The point I'd like to make here, is about how the media reports things like this. Why is it necessary for every news reporting agency to emphasize, and include in the headline, that the car was a Tesla; to single one car manufacturer out as if the car was at fault for a driver's unthinking behavior? I can only surmise that it's because of news media bias, where the media believes it makes the news more "news worthy" if they say the car was a Tesla. Thousands of auto fatalities occur every day in the U.S., and you don't see headlines like "Toyota SUV Involved In Head On Collision", "Ford Pickup Causes 3 Fatalities", "Volkswagen Golf Strikes Tree Killing 2". More often than not, the vehicle involved in the accident isn't mentioned until you start to read the article, somewhere in the first or second paragraph, if it's mentioned at all, and usually says something to the effect of "the operator of a" or "the driver of a". Seems like the name Tesla has become instant click bait. Let's see if the first news report of a fatality involving a Ford Mustang Mach-E includes the manufacturer's name in the headline.
 

Unclenapolean

Member
Jan 27, 2020
14
4
Myrtle Beach, SC, USA
Yes. Laws. They matter. Tesla fanboys ignore them but will Tesla pay a price for continuing to shirk their legal responsibility to design a safe system with industry proven safeguards? Liability is clear if they don't.

This thread is rife with the typical ignorant and disingenuous arguments to excuse Tesla. Bricks! It's so hard to move?! CR did it!

The first amendment obviously at play but how did CR design the system? Did they profit from it? Such weak sh!t. Judges aren't fanboys. They aren't so intellectually weak and confused to think a manufacturer should somehow be absolved from consumer protection, product defect and other laws just because Elon tweets about Dogecoin and makes big rockets. Grow up.

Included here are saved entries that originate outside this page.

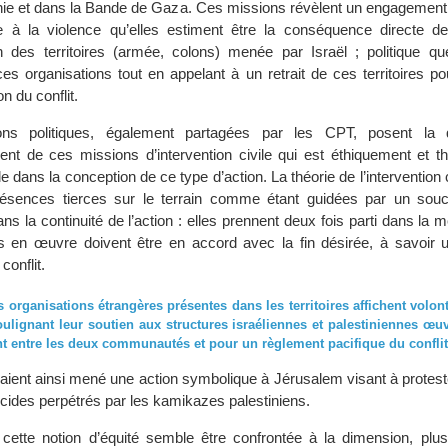
nie et dans la Bande de Gaza. Ces missions révèlent un engagement 
ce à la violence qu’elles estiment être la conséquence directe de 
n des territoires (armée, colons) menée par Israël ; politique q
ces organisations tout en appelant à un retrait de ces territoires p
n du conflit.
ons politiques, également partagées par les CPT, posent la 
ent de ces missions d’intervention civile qui est éthiquement et t
 dans la conception de ce type d’action. La théorie de l’intervention c
résences tierces sur le terrain comme étant guidées par un souci
dans la continuité de l’action : elles prennent deux fois parti dans la 
en œuvre doivent être en accord avec la fin désirée, à savoir 
conflit.
s organisations étrangères présentes dans les territoires affichent volon
oulignant leur soutien aux structures israéliennes et palestiniennes œu
 entre les deux communautés et pour un règlement pacifique du conflit
ient ainsi mené une action symbolique à Jérusalem visant à proteste
icides perpétrés par les kamikazes palestiniens.
cette notion d’équité semble être confrontée à la dimension, plus 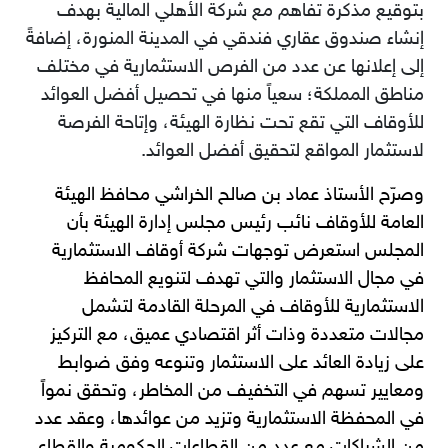
بتوقيع مذكرة تفاهم مع شركة الأهلي المالية بهدف
إنشاء صندوق عقاري فندقي في المدينة المنورة، إضافةً
إلى إعلانها عن عدد من الفرص الاستثمارية في مختلف
مناطق المملكة؛ سعياً منها في تحصيل أفضل العوائد
للأوقاف التي تقع تحت نظارة الهيئة، وإتاحة الفرصة
لاستثمار المواقع لتحقيق أفضل العوائد.
وصرّح الأستاذ عماد بن صالح الخراشي محافظ الهيئة
العامة للأوقاف نائب رئيس مجلس إدارة الهيئة بأن
المجلس استعرض توجهات شركة أوقاف الاستثمارية
في مجال الاستثمار والتي تهدف لتنويع المحافظ
الاستثمارية للأوقاف في المرحلة القادمة لتشمل
مجالات متعددة وذات أثر اقتصادي عميق، مع التركيز
على زيادة العائد على الاستثمار وتنوعه وفق ضوابط
ومعايير تسهم في التخفيف من المخاطر، وتحقق نمواً
في المحفظة الاستثمارية وتزيد من عوائدها، وعقد عدد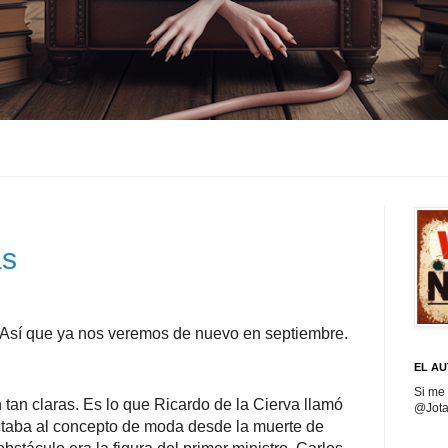
as
Así que ya nos veremos de nuevo en septiembre.
EL AU
Si me
tan claras. Es lo que Ricardo de la Cierva llamó
@Jota
afectaba al concepto de moda desde la muerte de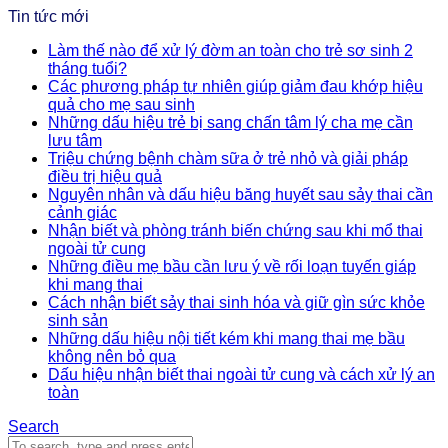
Tin tức mới
Làm thế nào để xử lý đờm an toàn cho trẻ sơ sinh 2
tháng tuổi?
Các phương pháp tự nhiên giúp giảm đau khớp hiệu
quả cho mẹ sau sinh
Những dấu hiệu trẻ bị sang chấn tâm lý cha mẹ cần
lưu tâm
Triệu chứng bệnh chàm sữa ở trẻ nhỏ và giải pháp
điều trị hiệu quả
Nguyên nhân và dấu hiệu băng huyết sau sảy thai cần
cảnh giác
Nhận biết và phòng tránh biến chứng sau khi mổ thai
ngoài tử cung
Những điều mẹ bầu cần lưu ý về rối loạn tuyến giáp
khi mang thai
Cách nhận biết sảy thai sinh hóa và giữ gìn sức khỏe
sinh sản
Những dấu hiệu nội tiết kém khi mang thai mẹ bầu
không nên bỏ qua
Dấu hiệu nhận biết thai ngoài tử cung và cách xử lý an
toàn
Search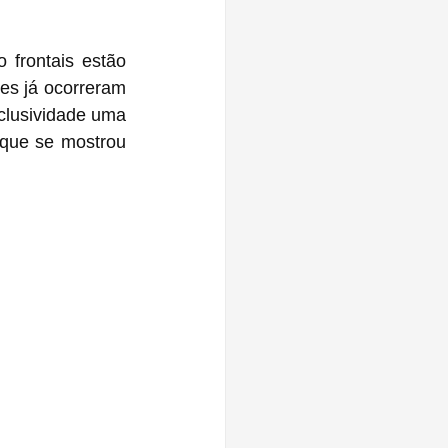
frontais estão 
s já ocorreram 
 compartilhou com exclusividade uma 
 que se mostrou 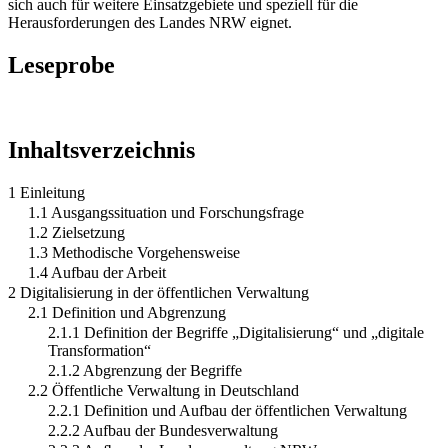
sich auch für weitere Einsatzgebiete und speziell für die
Herausforderungen des Landes NRW eignet.
Leseprobe
Inhaltsverzeichnis
1 Einleitung
1.1 Ausgangssituation und Forschungsfrage
1.2 Zielsetzung
1.3 Methodische Vorgehensweise
1.4 Aufbau der Arbeit
2 Digitalisierung in der öffentlichen Verwaltung
2.1 Definition und Abgrenzung
2.1.1 Definition der Begriffe „Digitalisierung“ und „digitale
Transformation“
2.1.2 Abgrenzung der Begriffe
2.2 Öffentliche Verwaltung in Deutschland
2.2.1 Definition und Aufbau der öffentlichen Verwaltung
2.2.2 Aufbau der Bundesverwaltung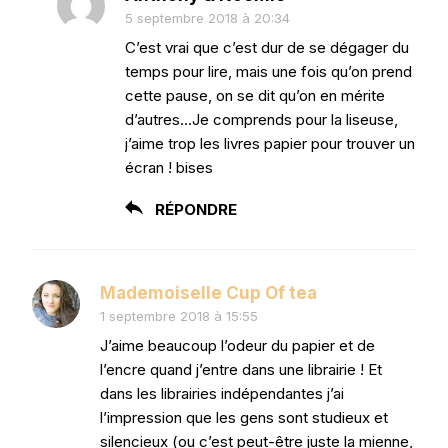
5 septembre 2018 à 20:34
C’est vrai que c’est dur de se dégager du
temps pour lire, mais une fois qu’on prend
cette pause, on se dit qu’on en mérite
d’autres…Je comprends pour la liseuse,
j’aime trop les livres papier pour trouver un
écran ! bises
RÉPONDRE
Mademoiselle Cup Of tea
1 septembre 2018 à 15:55
J’aime beaucoup l’odeur du papier et de
l’encre quand j’entre dans une librairie ! Et
dans les librairies indépendantes j’ai
l’impression que les gens sont studieux et
silencieux (ou c’est peut-être juste la mienne,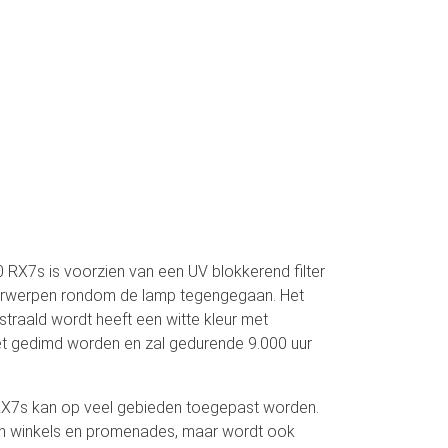
RX7s is voorzien van een UV blokkerend filter
orwerpen rondom de lamp tegengegaan. Het
straald wordt heeft een witte kleur met
niet gedimd worden en zal gedurende 9.000 uur
X7s kan op veel gebieden toegepast worden.
in winkels en promenades, maar wordt ook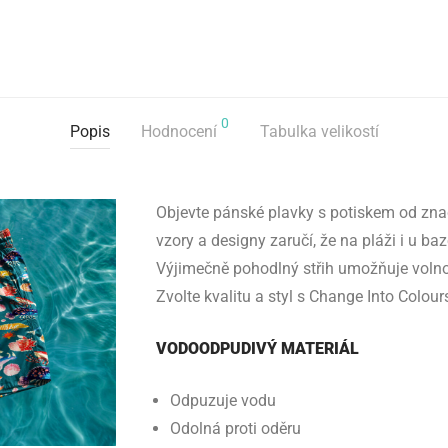
0
Popis
Hodnocení
Tabulka velikostí
Objevte pánské plavky s potiskem od zna
vzory a designy zaručí, že na pláži i u b
Výjimečně pohodlný střih umožňuje volno
Zvolte kvalitu a styl s Change Into Colour
VODOODPUDIVÝ MATERIÁL
Odpuzuje vodu
Odolná proti oděru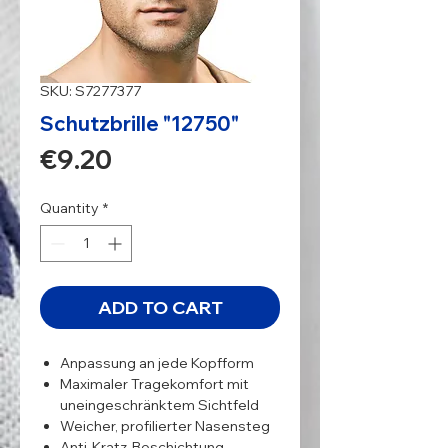
SKU: S7277377
Schutzbrille "12750"
Price
€9.20
Quantity
*
ADD TO CART
Anpassung an jede Kopfform
Maximaler Tragekomfort mit
uneingeschränktem Sichtfeld
Weicher, profilierter Nasensteg
Anti-Kratz-Beschichtung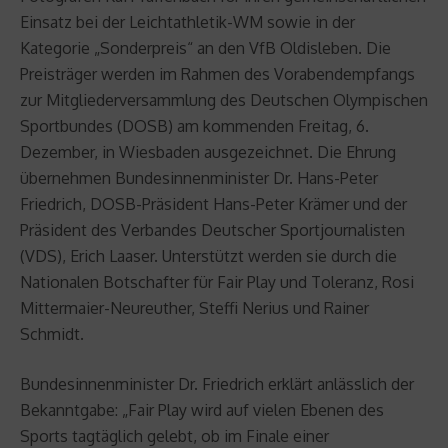
Einsatz bei der Leichtathletik-WM sowie in der
Kategorie „Sonderpreis“ an den VfB Oldisleben. Die
Preisträger werden im Rahmen des Vorabendempfangs
zur Mitgliederversammlung des Deutschen Olympischen
Sportbundes (DOSB) am kommenden Freitag, 6.
Dezember, in Wiesbaden ausgezeichnet. Die Ehrung
übernehmen Bundesinnenminister Dr. Hans-Peter
Friedrich, DOSB-Präsident Hans-Peter Krämer und der
Präsident des Verbandes Deutscher Sportjournalisten
(VDS), Erich Laaser. Unterstützt werden sie durch die
Nationalen Botschafter für Fair Play und Toleranz, Rosi
Mittermaier-Neureuther, Steffi Nerius und Rainer
Schmidt.
Bundesinnenminister Dr. Friedrich erklärt anlässlich der
Bekanntgabe: „Fair Play wird auf vielen Ebenen des
Sports tagtäglich gelebt, ob im Finale einer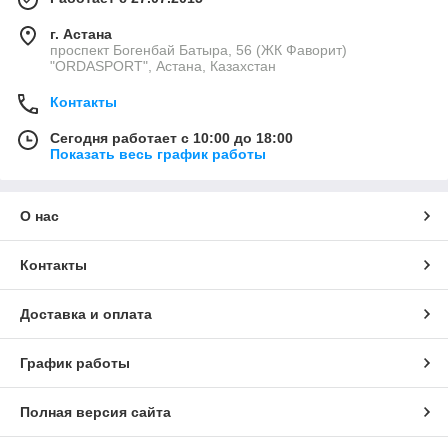
г. Астана
проспект Богенбай Батыра, 56 (ЖК Фаворит)
"ORDASPORT", Астана, Казахстан
Контакты
Сегодня работает с 10:00 до 18:00
Показать весь график работы
О нас
Контакты
Доставка и оплата
График работы
Полная версия сайта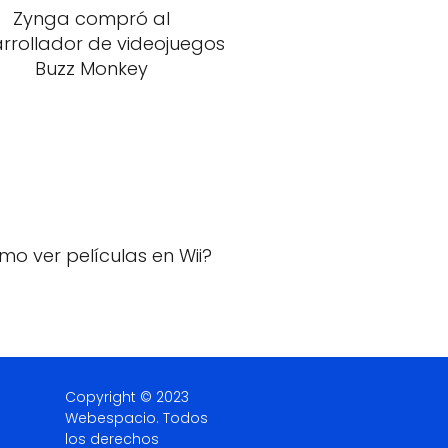
Zynga compró al
rrollador de videojuegos
Buzz Monkey
o ver películas en Wii?
Copyright © 2023
Webespacio.
Todos
los derechos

Tesla needs and must do better. End of story.
So the manufacturer of the car involved in the Utah "Bird Box Challenge" needs to do better? The manufacturer should install cameras to make sure the vehicle operators aren't wearing blindfolds? And because the manufacturer didn't, the manufacturer bears some liability for the accident? Any sane driver knows you can't safely operate a car from the backseat, any better than you could with your eyes covered. Ultimately, barring MECHANICAL failures, the operator of a car is legally liable for any accidents such as these.
Humans are incredibly ingenious at finding ways to do stupid things and the least safe part of every car is the person responsible for operating it.
 

gearchruncher

Active Member
Sep 20, 2016
1,641
2,146
Seattle, WA
Ultimately, barring MECHANICAL failures, the operator of a car is legally liable
The modern world doesn't quite make this true. The failure of AP to detect a stop sign will not be a "mechanical failure" yet the manufacturer may have liability. An airbag failing to go off in a crash where someone is being stupid is not the direct liability of the manufacturer, but the manufacturer sold you a safety device that didn't work, so they have liability. You should see the lawsuits that occur in aviation where the airplane had no functional issues and was just flown into the ground but the jury still finds for the plaintiff because the "design was unsafe" and the manufacturer should have done more to protect the occupants.

Not saying this all applies here, but it's not simple as "they were being idiots so there is no liability." There is such thing as a attractive nuisance- you can't put a vat full of acid in the middle of a field, slap a "don't touch" sticker on it and then claim no liability when someone is injured. At some point technologies like this can start to drift into that zone (especially when Tesla itself has all sorts of advertising and naming making it seem like you can drive hands off).